By Adam Z. Lein | April 3, 2012 9:01 PM
First off let’s compare the pricing. The Lumia 900 is available from AT&T for $99 with a new contract, or $49 from Walmart, or $0.01 from Amazon. The Galaxy Nexus is much more expensive at $299.99 from Verizon with a new 2 year contract, though it can also be found from Amazon for $99.
Next, let’s talk about LTE speeds and battery life. I’ve found the AT&T LTE network to be a bit slower than Verizon’s LTE network, however AT&T seems to be more stable. I’ve seen the Galaxy Nexus lose its connection and never get it back numerous times. For battery life, the Galaxy Nexus is pretty good as long as you keep an eye on the apps. I left Facebook running a couple times and that killed the battery in 4 hours, but if I keep things managed it can last around 16 hours. The Lumia 900 on the other hand, has consistently gotten me at least 24 hours of battery life in my normal usage scenarios. Granted you can get an extended battery for the Galaxy Nexus where as you’re stuck with the Lumia 900′s battery since it’s non-removable.
One reason for the weaker battery life on the Galaxy Nexus is its high resolution 720p screen. With 1280 x 720 pixels at a 316 pixels per inch, the Galaxy Nexus has a lot more pixel pushing to do. That’s going to take up more battery life, but it’s also going to slow things down.

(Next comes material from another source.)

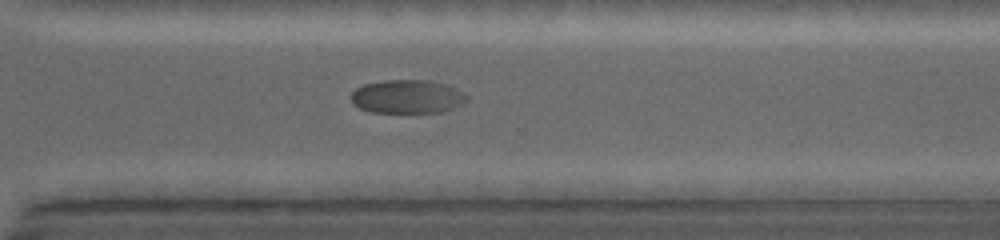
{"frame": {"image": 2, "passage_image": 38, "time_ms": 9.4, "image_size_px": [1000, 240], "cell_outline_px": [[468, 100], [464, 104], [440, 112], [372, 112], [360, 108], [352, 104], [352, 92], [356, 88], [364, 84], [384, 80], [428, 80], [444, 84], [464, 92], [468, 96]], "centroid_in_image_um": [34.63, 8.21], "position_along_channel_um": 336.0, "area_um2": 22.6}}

The Lumia 900 with its 480 x 800 pixel screen is a bit faster at moving through web pages and rendering HTML5 animations. That’s with a single core 1.4 Ghz processor too, versus the dual core 1.2 Ghz processor of the Galaxy Nexus. When you look at the screens side by side you definitely see the difference in the higher resolution Super AMOLED HD screen of the Galaxy Nexus. Still, you do get great blacks and saturated colors on the Lumia 900 and the resolution difference doesn’t really detract much from the functionality.
When it comes to the camera software, Nokia’s Lumia 900 gets to the camera a bit faster, but the Galaxy Nexus is much quicker with its lack of shutter lag.

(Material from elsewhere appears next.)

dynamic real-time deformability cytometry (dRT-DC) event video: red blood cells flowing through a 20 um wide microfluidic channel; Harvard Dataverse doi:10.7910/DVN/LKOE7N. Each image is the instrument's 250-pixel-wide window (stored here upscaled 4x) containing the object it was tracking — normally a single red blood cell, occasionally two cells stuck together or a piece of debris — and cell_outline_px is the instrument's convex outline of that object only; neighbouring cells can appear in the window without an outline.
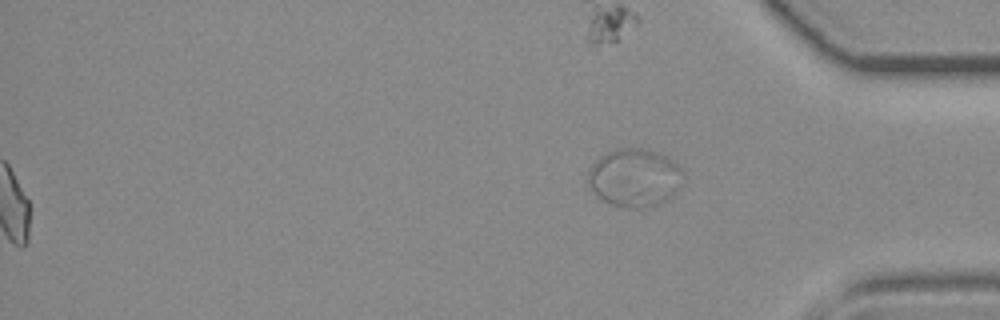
{"species": "common noctule bat (a hibernating species)", "species_latin": "Nyctalus noctula", "temperature_condition": "room temperature", "stored_images_in_passage": 45, "segment_of_instrument_passage": [2, 2], "camera_frame_rate_fps": 3000, "um_per_image_px": 0.085, "animal": {"sex": "female", "body_mass_g": 19.3, "forearm_length_mm": 54.1}, "frame": {"image": 1, "passage_image": 45, "time_ms": 14.667, "image_size_px": [1000, 320], "cell_outline_px": [[684, 172], [680, 188], [672, 196], [656, 204], [644, 208], [624, 208], [612, 204], [604, 200], [588, 184], [588, 168], [596, 160], [608, 152], [620, 148], [640, 148], [656, 152], [672, 160], [684, 168]], "centroid_in_image_um": [53.97, 15.1], "position_along_channel_um": 381.2, "area_um2": 32.08}}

Both devices are quite responsive when launching apps. One issue with the Galaxy Nexus and its higher resolution screen is that some apps and games such as Angry Birds really aren’t designed to take advantage of the higher resolution and end up with tiny buttons. Not having variable screen resolutions is an advantage for Windows Phone in that respect.

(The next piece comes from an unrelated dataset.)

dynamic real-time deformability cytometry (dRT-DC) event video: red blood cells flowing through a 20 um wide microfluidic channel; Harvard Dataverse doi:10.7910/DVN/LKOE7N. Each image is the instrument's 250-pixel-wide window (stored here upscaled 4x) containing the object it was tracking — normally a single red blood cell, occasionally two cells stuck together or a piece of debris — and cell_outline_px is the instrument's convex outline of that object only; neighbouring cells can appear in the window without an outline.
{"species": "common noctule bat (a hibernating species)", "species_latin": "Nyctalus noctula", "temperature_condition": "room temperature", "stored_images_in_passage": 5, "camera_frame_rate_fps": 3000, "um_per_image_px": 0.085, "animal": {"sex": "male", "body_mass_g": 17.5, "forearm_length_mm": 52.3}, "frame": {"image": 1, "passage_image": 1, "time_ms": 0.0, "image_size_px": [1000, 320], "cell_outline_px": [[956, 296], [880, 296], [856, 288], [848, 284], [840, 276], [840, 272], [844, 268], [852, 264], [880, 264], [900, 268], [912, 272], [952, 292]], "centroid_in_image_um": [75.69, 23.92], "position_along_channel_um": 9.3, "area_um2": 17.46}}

In terms of build quality, while the Galaxy Nexus does feel more solidly built than other Samsung devices, its backing still feels pretty cheap. This is not true with the Lumia 900 at all. The Lumia feels like it could withstand quite a beating and keep on going.
The bottom line is the Nokia Lumia 900 packs an impressive punch for its low $99 price tag when compared to the $300 Galaxy Nexus.